The point is that it's cold outside to today and it is what it is. We are not going to change the natural rhythm of the planet, but some of us are going to, most likely, fare better than others as these changes continue. Those who, in my opinion, are going to fare better are those who are doing what they can to pare back on consuming "bling" that costs resources, yet loses it's value, if it actually had any, in very short order. These are the people who are reevaluating their own personal lifestyle values and seeking freedom, happiness and fulfillment from those aspects of the human experience that have traditionally yielded those qualities.

While many, probably most, of the city dwellers will remain in the urbanized area.
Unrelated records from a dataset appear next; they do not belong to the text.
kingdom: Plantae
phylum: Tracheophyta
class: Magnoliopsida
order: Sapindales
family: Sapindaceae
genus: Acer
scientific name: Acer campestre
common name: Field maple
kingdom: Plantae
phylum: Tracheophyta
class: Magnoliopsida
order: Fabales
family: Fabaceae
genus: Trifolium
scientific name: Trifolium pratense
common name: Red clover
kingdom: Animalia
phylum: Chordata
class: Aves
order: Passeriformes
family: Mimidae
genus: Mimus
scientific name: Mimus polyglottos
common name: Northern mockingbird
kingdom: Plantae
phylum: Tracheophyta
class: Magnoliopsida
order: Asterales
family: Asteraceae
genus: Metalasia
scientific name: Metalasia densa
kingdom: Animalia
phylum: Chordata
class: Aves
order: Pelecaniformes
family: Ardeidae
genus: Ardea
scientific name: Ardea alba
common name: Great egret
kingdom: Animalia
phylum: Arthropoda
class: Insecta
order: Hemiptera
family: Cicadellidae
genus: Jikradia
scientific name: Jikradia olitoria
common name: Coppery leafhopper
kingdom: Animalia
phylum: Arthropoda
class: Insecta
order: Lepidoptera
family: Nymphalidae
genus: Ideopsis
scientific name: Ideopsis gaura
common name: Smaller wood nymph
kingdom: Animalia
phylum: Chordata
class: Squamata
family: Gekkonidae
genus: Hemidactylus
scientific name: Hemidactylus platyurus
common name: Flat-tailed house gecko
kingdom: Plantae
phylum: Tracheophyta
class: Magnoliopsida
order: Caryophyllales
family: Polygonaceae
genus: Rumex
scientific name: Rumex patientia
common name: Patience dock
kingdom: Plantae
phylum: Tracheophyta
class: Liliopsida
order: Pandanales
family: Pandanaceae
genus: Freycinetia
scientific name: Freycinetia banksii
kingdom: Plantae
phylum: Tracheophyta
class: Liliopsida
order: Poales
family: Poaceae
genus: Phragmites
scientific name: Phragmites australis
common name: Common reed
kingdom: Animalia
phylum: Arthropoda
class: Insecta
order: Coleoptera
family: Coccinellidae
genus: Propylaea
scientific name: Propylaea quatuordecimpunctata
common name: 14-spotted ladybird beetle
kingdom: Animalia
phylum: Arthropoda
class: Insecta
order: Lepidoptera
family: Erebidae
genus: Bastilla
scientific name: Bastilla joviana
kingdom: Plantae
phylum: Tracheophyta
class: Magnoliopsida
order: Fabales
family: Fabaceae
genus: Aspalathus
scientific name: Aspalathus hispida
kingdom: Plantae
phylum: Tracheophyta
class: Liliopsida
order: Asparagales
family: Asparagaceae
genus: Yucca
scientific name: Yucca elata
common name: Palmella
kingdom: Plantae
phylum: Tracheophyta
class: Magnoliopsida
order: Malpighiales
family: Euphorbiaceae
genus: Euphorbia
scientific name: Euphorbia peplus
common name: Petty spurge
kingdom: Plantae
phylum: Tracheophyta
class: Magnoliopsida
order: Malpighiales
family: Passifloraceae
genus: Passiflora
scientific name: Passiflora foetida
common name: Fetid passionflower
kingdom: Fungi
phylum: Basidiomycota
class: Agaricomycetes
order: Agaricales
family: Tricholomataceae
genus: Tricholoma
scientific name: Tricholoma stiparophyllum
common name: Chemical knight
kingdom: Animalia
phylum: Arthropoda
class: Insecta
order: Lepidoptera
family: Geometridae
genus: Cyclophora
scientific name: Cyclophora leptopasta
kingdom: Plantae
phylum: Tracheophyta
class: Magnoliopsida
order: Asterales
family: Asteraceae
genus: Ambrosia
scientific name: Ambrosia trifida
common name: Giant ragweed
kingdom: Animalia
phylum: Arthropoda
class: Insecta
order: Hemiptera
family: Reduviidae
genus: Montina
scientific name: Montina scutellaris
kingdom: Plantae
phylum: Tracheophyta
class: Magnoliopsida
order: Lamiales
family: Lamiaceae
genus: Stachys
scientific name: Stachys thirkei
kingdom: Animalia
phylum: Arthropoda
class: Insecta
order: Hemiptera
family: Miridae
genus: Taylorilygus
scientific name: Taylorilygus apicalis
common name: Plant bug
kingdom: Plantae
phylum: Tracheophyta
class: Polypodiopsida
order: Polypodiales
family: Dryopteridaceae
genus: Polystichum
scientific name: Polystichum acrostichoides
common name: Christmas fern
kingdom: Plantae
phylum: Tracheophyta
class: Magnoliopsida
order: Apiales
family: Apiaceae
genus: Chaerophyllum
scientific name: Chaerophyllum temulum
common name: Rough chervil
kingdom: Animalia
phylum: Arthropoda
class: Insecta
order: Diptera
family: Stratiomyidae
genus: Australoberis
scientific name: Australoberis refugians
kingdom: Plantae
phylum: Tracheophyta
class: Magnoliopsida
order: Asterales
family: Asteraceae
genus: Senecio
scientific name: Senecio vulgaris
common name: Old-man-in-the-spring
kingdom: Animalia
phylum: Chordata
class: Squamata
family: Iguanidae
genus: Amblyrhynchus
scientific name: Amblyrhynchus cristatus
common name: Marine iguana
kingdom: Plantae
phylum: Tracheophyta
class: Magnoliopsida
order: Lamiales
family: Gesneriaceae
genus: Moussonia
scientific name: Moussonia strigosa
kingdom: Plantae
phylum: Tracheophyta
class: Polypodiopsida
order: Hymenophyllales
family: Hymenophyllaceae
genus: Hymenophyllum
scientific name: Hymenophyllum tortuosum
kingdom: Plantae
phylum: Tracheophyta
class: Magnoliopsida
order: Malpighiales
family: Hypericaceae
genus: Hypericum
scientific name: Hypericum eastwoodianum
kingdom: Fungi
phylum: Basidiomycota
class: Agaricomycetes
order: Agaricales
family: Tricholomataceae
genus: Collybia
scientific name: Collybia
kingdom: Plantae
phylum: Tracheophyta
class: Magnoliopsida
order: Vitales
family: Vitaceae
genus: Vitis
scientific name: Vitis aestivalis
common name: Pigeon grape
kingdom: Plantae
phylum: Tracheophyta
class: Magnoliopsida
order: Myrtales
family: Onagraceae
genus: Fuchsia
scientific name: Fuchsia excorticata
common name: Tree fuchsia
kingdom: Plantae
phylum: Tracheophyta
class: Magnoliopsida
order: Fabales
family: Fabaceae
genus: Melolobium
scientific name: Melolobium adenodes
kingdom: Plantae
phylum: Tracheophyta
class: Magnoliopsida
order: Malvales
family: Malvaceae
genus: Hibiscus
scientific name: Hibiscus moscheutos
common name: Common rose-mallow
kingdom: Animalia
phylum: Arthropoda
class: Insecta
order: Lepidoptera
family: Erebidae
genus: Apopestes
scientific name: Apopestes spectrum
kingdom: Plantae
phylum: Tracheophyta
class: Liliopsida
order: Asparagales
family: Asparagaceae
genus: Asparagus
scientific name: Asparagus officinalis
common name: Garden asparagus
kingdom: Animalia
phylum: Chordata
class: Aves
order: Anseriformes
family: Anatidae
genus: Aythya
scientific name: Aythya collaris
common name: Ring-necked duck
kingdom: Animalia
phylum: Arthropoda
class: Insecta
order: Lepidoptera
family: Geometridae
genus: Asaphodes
Those seeking personal freedom and more fulfilling, less stressful lives and a cleaner environment and happy lifestyle will emigrate either to smaller population centers, rural areas or even expatriate to other countries around the world where the lifestyle is more conducive to the values the individuals are seeking and the cost of living is considerably lower. And, many of these folks will look for more moderate climates with healthy, organic food and good water. Will I see you there?  

1 comment:

John W. Abert said...

As always, I agree with nearly everything you say. It brings to mind a story I once read, written by a science fiction author, but with very profound truth in it. The basis of the story was that people are no better than germs, and like germs, they will continue to over-populate and pollute their environment until they can't live in it anymore, and they kill themselves off.

The majority of people are not paying attention to what we are doing to our environment. They continue to re-populate without care to what it does to future generations, to job rates, food sources, living arrangements or anything else, and then they throw away perfectly good items for the most insane reasons, which end up in our landfills for future generations to have to deal with.

A friend of ours used to drive a compactor at a land fill, and occasionally he would bring home brand new as well as nearly new items that stores would dump by the truckload, as either returned items, or obsolete models... just so the public would have to buy more new merchandise from them to make their sales reports look good! That is one of the best examples of greed and waste that I can think of that is going to destroy this planet!

Having grown up on a farm, we always fixed what needed fixing until it was no longer fixable, and then we recycled what was left. If it was a good item that we didn't need anymore, we would sell it and add the proceeds to our income. If it was otherwise useful to someone, but of little value to us, we would give it to someone who could make use of it. We didn't go to landfills back then, but our own trash heap hidden back in the woods was only about 20 feet in diameter after all those years, and it was started long before I was alive! The farm was purchased in 1906, and had two families on the estate. I left in the mid-1970's. How many people could keep their wasted junk to that small of a footprint today over a 70 year period? Not many!

If we don't stop contributing repairable, and good items to our landfills, we are no better than over-size germs, and we will make our environment unlivable!